Object state transitions
-- Opening Marker --
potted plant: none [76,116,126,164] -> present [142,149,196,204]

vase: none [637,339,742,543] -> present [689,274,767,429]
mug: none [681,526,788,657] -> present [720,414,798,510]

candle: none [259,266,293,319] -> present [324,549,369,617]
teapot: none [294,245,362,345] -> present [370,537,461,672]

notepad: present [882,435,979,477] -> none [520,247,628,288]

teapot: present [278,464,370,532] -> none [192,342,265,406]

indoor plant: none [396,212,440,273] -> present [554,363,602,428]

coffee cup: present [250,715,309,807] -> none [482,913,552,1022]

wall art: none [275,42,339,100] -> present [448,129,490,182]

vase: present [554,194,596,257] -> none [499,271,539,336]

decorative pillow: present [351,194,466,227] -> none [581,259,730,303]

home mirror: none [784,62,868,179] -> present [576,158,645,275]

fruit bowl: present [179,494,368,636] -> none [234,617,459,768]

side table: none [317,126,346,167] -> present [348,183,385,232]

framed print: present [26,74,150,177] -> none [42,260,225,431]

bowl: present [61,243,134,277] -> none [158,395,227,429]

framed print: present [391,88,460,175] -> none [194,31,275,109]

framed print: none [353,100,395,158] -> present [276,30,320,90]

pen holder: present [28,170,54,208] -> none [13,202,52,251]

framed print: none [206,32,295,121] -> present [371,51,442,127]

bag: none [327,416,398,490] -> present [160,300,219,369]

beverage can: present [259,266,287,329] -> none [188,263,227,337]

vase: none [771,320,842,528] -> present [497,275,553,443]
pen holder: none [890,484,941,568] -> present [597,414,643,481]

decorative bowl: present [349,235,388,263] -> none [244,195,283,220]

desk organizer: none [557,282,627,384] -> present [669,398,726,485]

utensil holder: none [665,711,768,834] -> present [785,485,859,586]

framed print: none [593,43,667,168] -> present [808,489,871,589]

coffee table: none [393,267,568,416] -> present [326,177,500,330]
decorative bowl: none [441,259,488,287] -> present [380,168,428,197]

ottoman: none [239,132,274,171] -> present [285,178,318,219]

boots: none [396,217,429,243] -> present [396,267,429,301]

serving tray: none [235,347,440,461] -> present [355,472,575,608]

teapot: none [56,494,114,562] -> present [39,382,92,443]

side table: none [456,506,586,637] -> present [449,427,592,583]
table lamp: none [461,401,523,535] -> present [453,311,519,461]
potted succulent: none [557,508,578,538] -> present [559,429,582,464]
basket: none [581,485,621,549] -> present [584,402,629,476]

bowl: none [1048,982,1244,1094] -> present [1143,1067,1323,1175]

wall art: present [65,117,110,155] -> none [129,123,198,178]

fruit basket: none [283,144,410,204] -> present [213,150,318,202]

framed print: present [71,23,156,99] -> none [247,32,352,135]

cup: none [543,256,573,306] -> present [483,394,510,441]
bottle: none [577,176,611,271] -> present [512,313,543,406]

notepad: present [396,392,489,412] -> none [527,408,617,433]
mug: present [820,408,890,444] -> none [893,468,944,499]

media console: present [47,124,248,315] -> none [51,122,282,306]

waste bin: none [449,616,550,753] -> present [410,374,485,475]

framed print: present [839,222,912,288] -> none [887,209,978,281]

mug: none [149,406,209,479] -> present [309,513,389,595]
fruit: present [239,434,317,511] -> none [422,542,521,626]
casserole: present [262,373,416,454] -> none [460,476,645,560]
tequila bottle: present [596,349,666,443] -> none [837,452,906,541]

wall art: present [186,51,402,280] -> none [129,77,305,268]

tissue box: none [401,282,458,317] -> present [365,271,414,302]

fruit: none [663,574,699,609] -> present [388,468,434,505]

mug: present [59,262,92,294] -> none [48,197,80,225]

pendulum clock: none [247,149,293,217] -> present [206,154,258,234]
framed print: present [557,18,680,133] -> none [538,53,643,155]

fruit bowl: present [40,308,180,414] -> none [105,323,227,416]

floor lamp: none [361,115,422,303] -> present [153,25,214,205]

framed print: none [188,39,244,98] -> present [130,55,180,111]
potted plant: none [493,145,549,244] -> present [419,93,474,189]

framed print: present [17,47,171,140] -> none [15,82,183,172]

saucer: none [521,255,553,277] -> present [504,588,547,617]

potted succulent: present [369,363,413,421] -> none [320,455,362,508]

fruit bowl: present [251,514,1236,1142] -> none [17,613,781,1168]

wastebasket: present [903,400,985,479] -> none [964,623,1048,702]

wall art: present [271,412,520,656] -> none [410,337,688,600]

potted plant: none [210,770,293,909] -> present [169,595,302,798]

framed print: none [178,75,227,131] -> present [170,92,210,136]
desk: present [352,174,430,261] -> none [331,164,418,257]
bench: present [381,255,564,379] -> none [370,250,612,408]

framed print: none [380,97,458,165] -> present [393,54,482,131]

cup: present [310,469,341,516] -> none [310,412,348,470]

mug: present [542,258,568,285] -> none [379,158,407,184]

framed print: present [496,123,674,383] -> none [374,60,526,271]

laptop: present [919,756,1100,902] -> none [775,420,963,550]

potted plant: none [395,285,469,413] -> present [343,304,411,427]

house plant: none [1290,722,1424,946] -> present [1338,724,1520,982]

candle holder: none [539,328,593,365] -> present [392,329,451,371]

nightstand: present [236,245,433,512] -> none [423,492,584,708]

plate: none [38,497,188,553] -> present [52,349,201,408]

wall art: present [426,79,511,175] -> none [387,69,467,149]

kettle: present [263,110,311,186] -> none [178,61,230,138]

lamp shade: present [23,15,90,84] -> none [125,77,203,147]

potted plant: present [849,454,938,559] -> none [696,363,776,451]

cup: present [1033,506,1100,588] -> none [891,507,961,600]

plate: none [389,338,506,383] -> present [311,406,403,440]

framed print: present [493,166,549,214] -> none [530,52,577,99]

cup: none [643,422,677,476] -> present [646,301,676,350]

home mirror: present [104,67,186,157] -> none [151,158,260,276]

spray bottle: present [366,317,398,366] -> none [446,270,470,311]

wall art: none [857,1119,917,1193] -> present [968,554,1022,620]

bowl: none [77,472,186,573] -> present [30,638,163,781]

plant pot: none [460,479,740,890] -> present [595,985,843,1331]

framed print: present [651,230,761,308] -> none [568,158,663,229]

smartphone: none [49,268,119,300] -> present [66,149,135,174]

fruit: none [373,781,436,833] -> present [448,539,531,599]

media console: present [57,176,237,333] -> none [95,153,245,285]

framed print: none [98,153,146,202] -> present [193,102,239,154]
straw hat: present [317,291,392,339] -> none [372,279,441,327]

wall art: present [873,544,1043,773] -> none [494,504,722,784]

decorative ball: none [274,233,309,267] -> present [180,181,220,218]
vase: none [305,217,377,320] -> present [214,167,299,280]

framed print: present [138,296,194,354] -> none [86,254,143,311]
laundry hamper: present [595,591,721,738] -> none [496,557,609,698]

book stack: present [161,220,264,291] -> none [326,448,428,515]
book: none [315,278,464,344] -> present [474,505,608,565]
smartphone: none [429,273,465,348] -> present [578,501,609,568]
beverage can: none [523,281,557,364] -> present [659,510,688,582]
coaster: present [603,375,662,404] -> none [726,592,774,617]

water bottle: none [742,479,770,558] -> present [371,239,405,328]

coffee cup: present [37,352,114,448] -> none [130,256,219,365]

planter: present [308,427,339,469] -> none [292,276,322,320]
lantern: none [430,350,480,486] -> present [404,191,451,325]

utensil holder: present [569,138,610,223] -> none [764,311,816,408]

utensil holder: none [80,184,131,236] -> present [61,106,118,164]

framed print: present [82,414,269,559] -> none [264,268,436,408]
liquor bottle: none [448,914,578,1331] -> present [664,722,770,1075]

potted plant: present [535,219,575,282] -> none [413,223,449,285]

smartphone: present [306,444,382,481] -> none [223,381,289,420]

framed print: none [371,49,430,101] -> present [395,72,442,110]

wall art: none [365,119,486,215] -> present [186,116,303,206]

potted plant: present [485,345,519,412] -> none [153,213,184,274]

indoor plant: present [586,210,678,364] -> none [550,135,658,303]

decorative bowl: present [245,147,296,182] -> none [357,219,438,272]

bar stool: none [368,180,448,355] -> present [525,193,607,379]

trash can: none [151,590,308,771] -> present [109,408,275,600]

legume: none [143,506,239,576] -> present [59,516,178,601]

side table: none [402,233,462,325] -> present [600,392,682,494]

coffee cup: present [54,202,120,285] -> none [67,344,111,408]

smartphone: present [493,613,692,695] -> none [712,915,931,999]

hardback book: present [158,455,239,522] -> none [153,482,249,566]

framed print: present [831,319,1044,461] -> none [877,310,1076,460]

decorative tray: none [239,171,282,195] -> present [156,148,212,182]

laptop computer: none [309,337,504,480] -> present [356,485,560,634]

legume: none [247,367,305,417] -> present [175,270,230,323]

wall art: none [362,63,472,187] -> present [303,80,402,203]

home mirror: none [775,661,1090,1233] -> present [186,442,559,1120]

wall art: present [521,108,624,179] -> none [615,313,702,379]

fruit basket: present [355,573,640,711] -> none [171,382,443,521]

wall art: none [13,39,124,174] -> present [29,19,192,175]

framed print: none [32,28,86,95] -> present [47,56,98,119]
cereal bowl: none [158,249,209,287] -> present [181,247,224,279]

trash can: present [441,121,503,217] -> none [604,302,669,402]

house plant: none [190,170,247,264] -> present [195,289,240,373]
-- Closing Marker --
Problem requirements:
Which lines run from the one holding "framed print: none [188,39,244,98]" through the one holding "spray bottle: present" in the records above? Repeat them exactly, both included, and nothing more.

Exercise response:
framed print: none [188,39,244,98] -> present [130,55,180,111]
potted plant: none [493,145,549,244] -> present [419,93,474,189]

framed print: present [17,47,171,140] -> none [15,82,183,172]

saucer: none [521,255,553,277] -> present [504,588,547,617]

potted succulent: present [369,363,413,421] -> none [320,455,362,508]

fruit bowl: present [251,514,1236,1142] -> none [17,613,781,1168]

wastebasket: present [903,400,985,479] -> none [964,623,1048,702]

wall art: present [271,412,520,656] -> none [410,337,688,600]

potted plant: none [210,770,293,909] -> present [169,595,302,798]

framed print: none [178,75,227,131] -> present [170,92,210,136]
desk: present [352,174,430,261] -> none [331,164,418,257]
bench: present [381,255,564,379] -> none [370,250,612,408]

framed print: none [380,97,458,165] -> present [393,54,482,131]

cup: present [310,469,341,516] -> none [310,412,348,470]

mug: present [542,258,568,285] -> none [379,158,407,184]

framed print: present [496,123,674,383] -> none [374,60,526,271]

laptop: present [919,756,1100,902] -> none [775,420,963,550]

potted plant: none [395,285,469,413] -> present [343,304,411,427]

house plant: none [1290,722,1424,946] -> present [1338,724,1520,982]

candle holder: none [539,328,593,365] -> present [392,329,451,371]

nightstand: present [236,245,433,512] -> none [423,492,584,708]

plate: none [38,497,188,553] -> present [52,349,201,408]

wall art: present [426,79,511,175] -> none [387,69,467,149]

kettle: present [263,110,311,186] -> none [178,61,230,138]

lamp shade: present [23,15,90,84] -> none [125,77,203,147]

potted plant: present [849,454,938,559] -> none [696,363,776,451]

cup: present [1033,506,1100,588] -> none [891,507,961,600]

plate: none [389,338,506,383] -> present [311,406,403,440]

framed print: present [493,166,549,214] -> none [530,52,577,99]

cup: none [643,422,677,476] -> present [646,301,676,350]

home mirror: present [104,67,186,157] -> none [151,158,260,276]

spray bottle: present [366,317,398,366] -> none [446,270,470,311]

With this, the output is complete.